Lastly, the 12-32mm that comes with the Panasonic Lumix GX85 is actually a pretty good optic. First off, it’s very compact, so it matches the camera perfectly. Second, the lens takes great images. There are the usual imperfections when you shoot wide open with it like slightly soft corners and slight vignetting but once you stop it down a bit, a lot of those imperfections clear up. Plus, it’s a sharp lens.

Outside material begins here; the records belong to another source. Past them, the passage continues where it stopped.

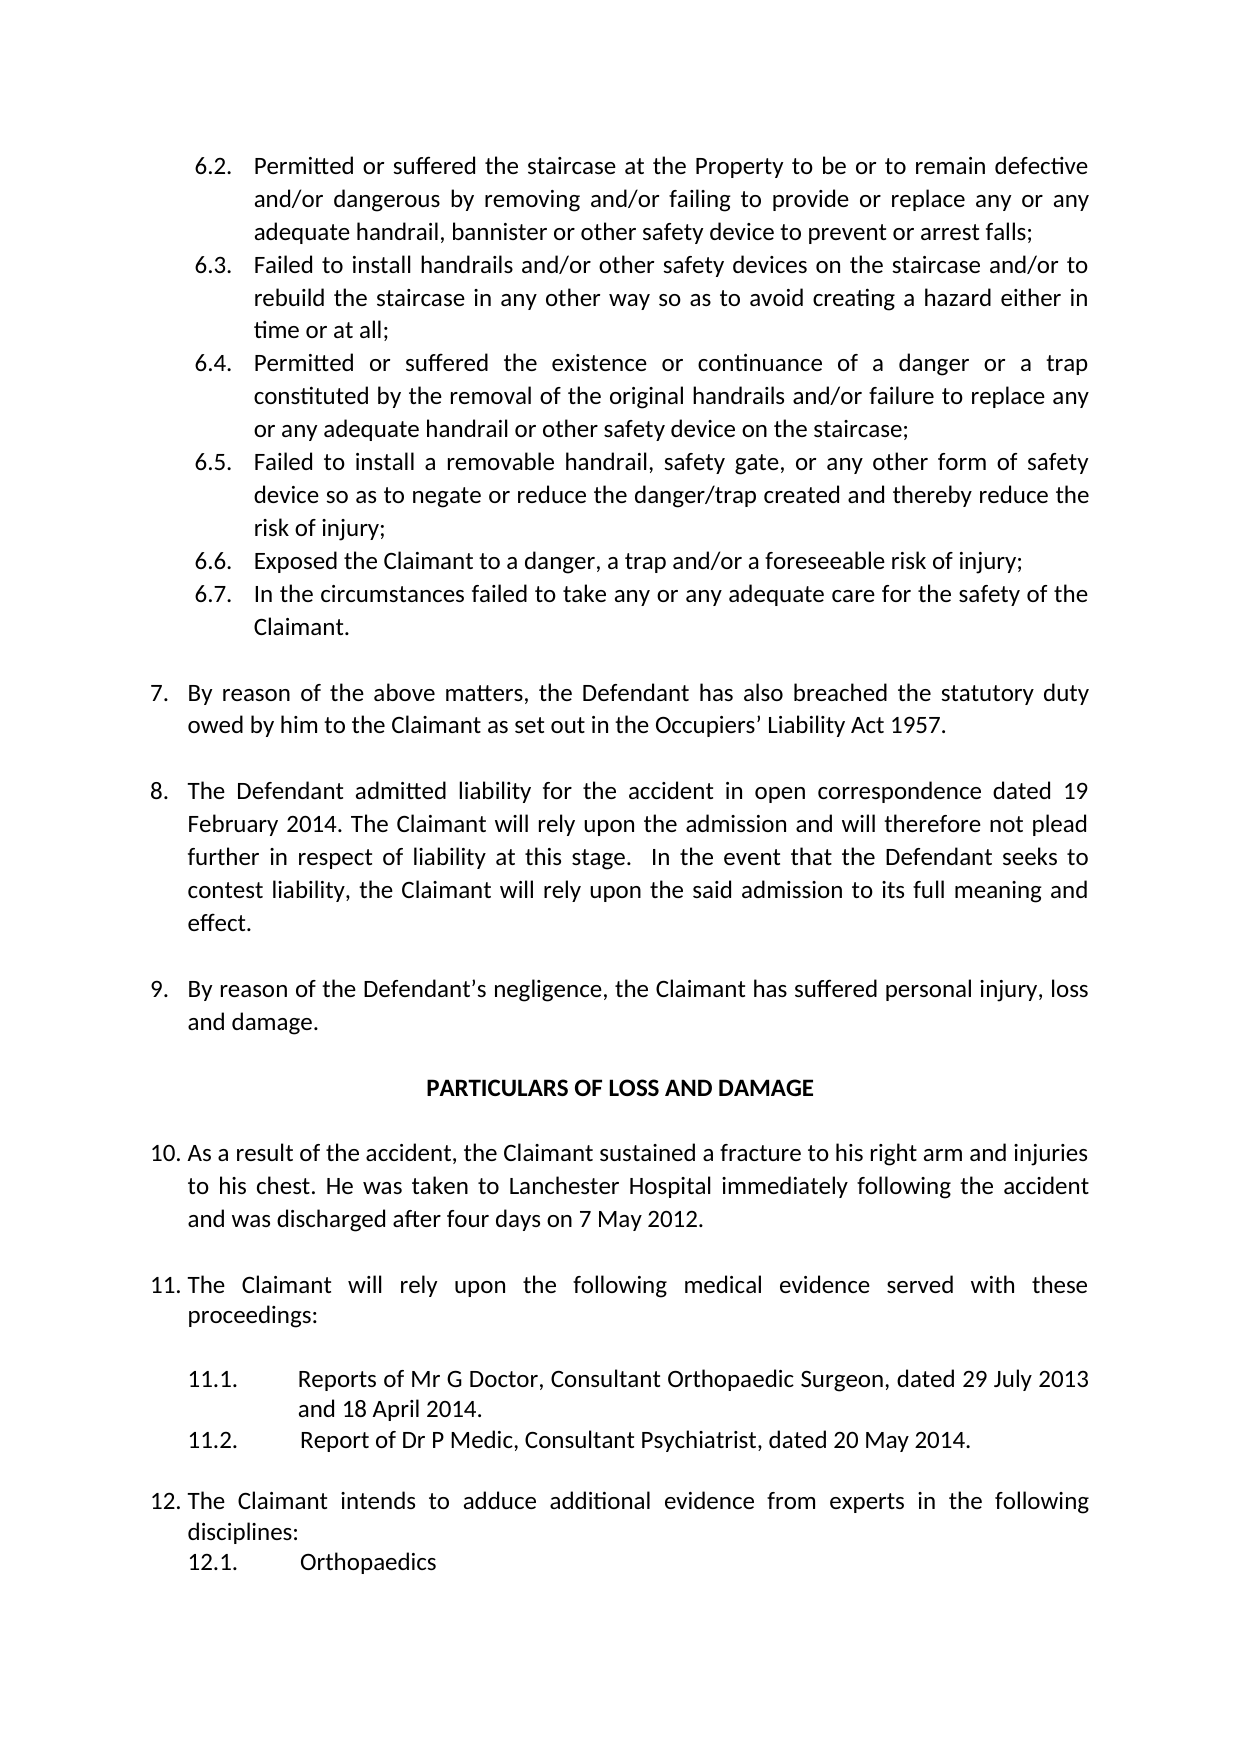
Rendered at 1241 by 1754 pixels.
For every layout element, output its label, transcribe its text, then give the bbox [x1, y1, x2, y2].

list The Claimant intends to adduce additional evidence from experts in the following disciplines: [150, 1485, 1090, 1546]
list Report of Dr P Medic, Consultant Psychiatrist, dated 20 May 2014. [187, 1424, 1090, 1455]
list Exposed the Claimant to a danger, a trap and/or a foreseeable risk of injury; [194, 545, 1090, 576]
list The Defendant admitted liability for the accident in open correspondence dated 19 February 2014. The Claimant will rely upon the admission and will therefore not plead further in respect of liability at this stage. In the event that the Defendant seeks to contest liability, the Claimant will rely upon the said admission to its full meaning and effect. [150, 775, 1090, 938]
list Failed to install handrails and/or other safety devices on the staircase and/or to rebuild the staircase in any other way so as to avoid creating a hazard either in time or at all; [194, 249, 1090, 345]
list Reports of Mr G Doctor, Consultant Orthopaedic Surgeon, dated 29 July 2013 and 18 April 2014. [187, 1363, 1090, 1424]
list Permitted or suffered the existence or continuance of a danger or a trap constituted by the removal of the original handrails and/or failure to replace any or any adequate handrail or other safety device on the staircase; [194, 347, 1090, 444]
list As a result of the accident, the Claimant sustained a fracture to his right arm and injuries to his chest. He was taken to Lanchester Hospital immediately following the accident and was discharged after four days on 7 May 2012. [150, 1137, 1090, 1234]
list Permitted or suffered the staircase at the Property to be or to remain defective and/or dangerous by removing and/or failing to provide or replace any or any adequate handrail, bannister or other safety device to prevent or arrest falls; [194, 150, 1090, 246]
list By reason of the above matters, the Defendant has also breached the statutory duty owed by him to the Claimant as set out in the Occupiers’ Liability Act 1957. [150, 677, 1090, 740]
list PARTICULARS OF LOSS AND DAMAGE [150, 1072, 1090, 1102]
list The Claimant will rely upon the following medical evidence served with these proceedings: [150, 1269, 1090, 1330]
list By reason of the Defendant’s negligence, the Claimant has suffered personal injury, loss and damage. [150, 973, 1090, 1036]
list Failed to install a removable handrail, safety gate, or any other form of safety device so as to negate or reduce the danger/trap created and thereby reduce the risk of injury; [194, 446, 1090, 543]
list In the circumstances failed to take any or any adequate care for the safety of the Claimant. [194, 578, 1090, 641]
list Orthopaedics [187, 1546, 1090, 1577]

So, if this is your first micro four thirds camera, and you’re not ready to buy another lens, at least you know that you’ll still have a decent lens to use until you’re ready to purchase another optic.

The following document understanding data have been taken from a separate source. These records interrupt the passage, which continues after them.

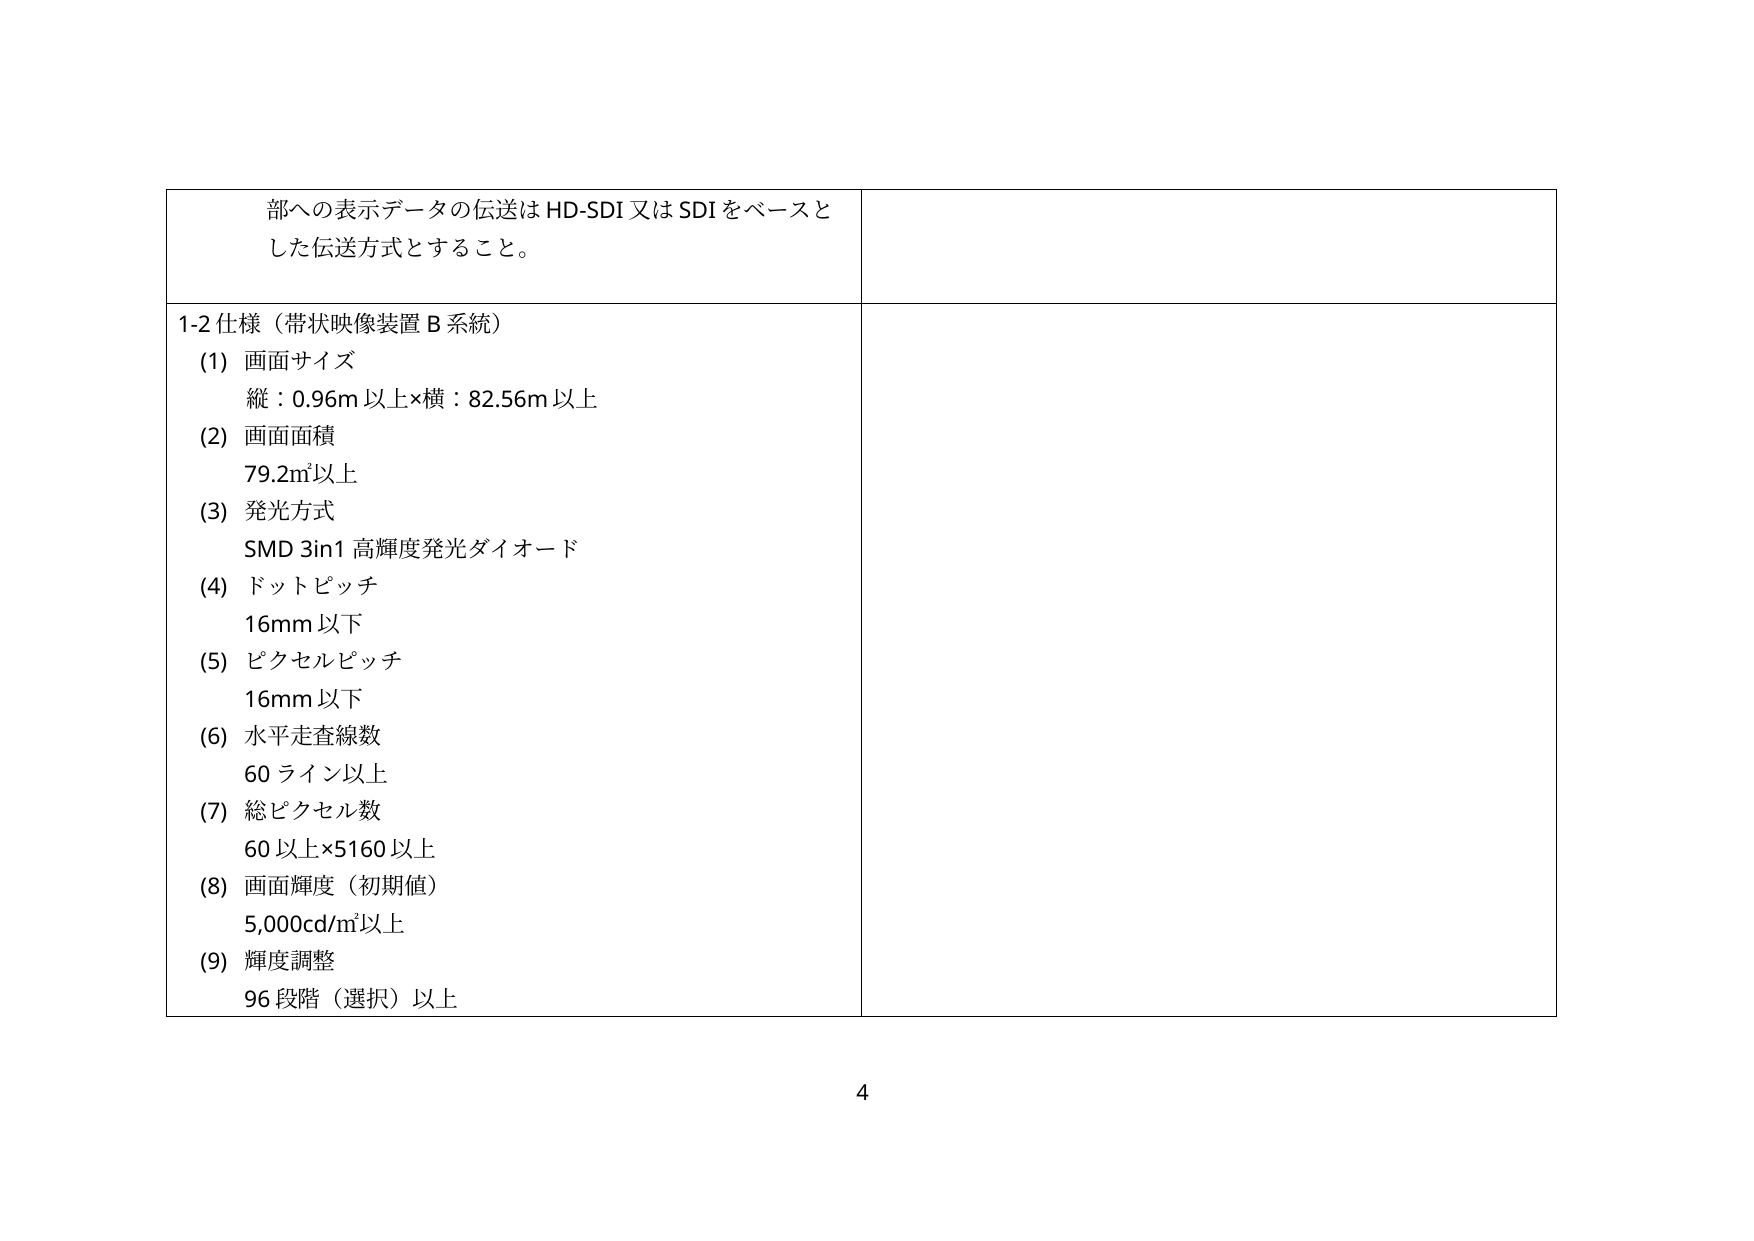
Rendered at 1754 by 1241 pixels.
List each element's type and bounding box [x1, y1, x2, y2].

table_cell [862, 190, 1556, 302]
table_cell [862, 304, 1556, 1016]
table_cell [167, 304, 861, 1016]
table_cell [167, 190, 861, 302]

↑ The kit zoom is actually a decent lens. 1600 ISO f5.6 1/250s.
↑ This was taken using the kit lens at 12mm. 1/800s f8 200 ISO.

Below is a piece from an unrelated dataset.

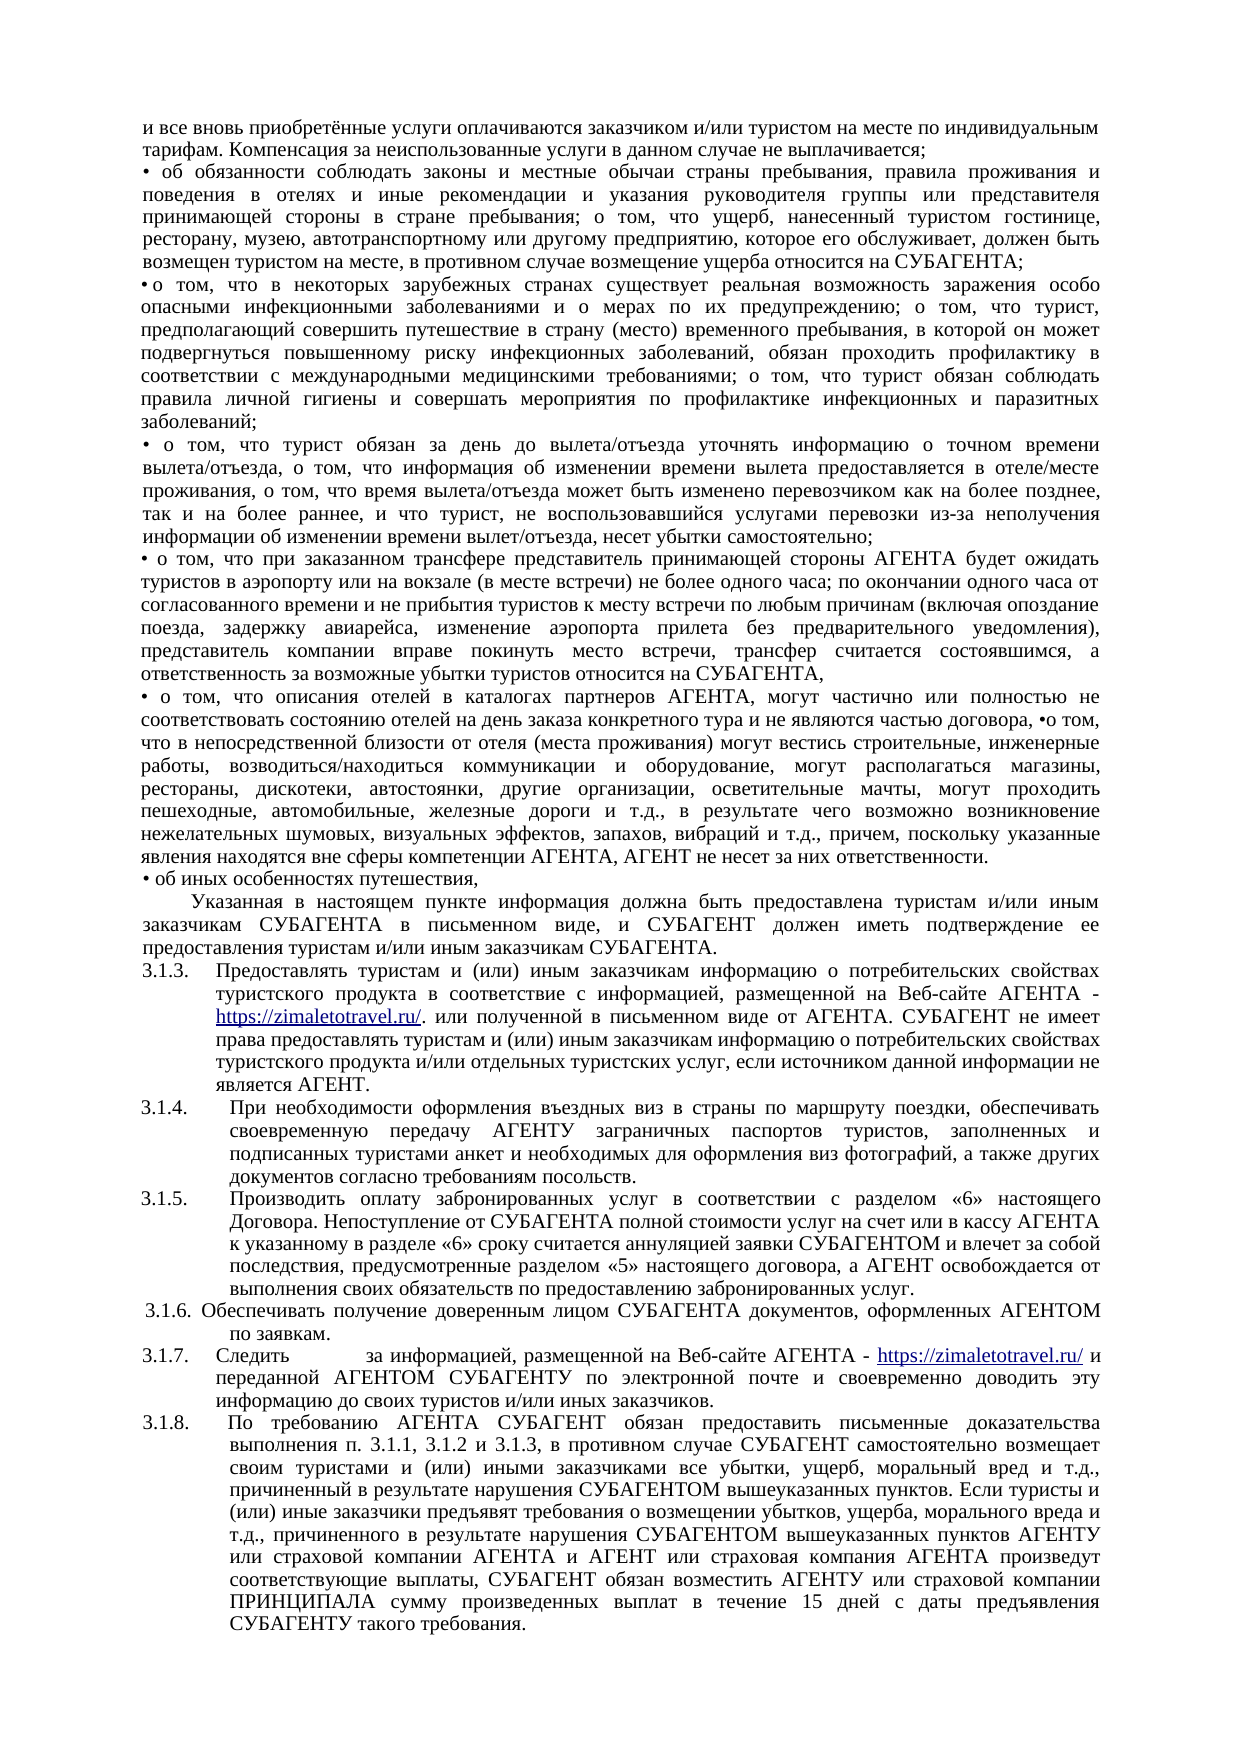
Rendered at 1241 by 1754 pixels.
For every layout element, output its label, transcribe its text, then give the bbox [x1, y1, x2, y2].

↑ 200 ISO f11 1/100s using the kit zoom at 16mm.
↑ 200 ISO f11 1/320s using the kit lens at its widest focal length of 12mm.
Panasonic Lumix GX85 Pros and Cons:
Panasonic Lumix GX85 Pros:
- Comfortable to hold.
- Compact and light.
- Excellent EVF.
- Tilting LCD touch screen.
- Mechanical and electronic shutter.
- Dual image stabilization.
- Excellent autofocus system.
- 4K capabilities with the ability to retrieve stills from it.
- Excellent image quality
- No low pass filter for that extra bite in images.
- Excellent ISO capabilities.
- For the price, it also includes a decent zoom lens to get you started.
- A hugely diverse lens choice in the micro four thirds world.
- Overall, you are getting a TON of features for the price. It’s great that the size of the camera is so compact as well.
Panasonic Lumix GX85 Cons:
- The camera isn’t ugly but it’s kind of boring looking.
- While it’s well-built, the GX85 is made mostly from plastic.
- I don’t like the location of the tripod mount.
Panasonic Lumix GX85 Verdict:
Overall, the Panasonic Lumix GX85 is one impressive camera. It’s price and tons of features make the GX85 a perfect choice for a broad range of photographers. The GX85 is an excellent choice whether you’re looking for something for the street and need to be low key or you just need to supplement an existing system. It’s also great for someone who wants to start taking photography more seriously. With so many features, an amateur or someone more advanced can grow with this camera. Even if you don’t own any micro four thirds lenses, it doesn’t matter because Panasonic has thrown in a decent zoom lens with the GX85 just to get you started. Are there issues? Yes but to me, for what this camera is designed for, the features it has, and the price, those issues are quite small. This camera really packs quite a punch, it’s ultra compact, fast, and versatile. It does all of this without breaking the bank, which makes the GX85 really hard to beat in its category.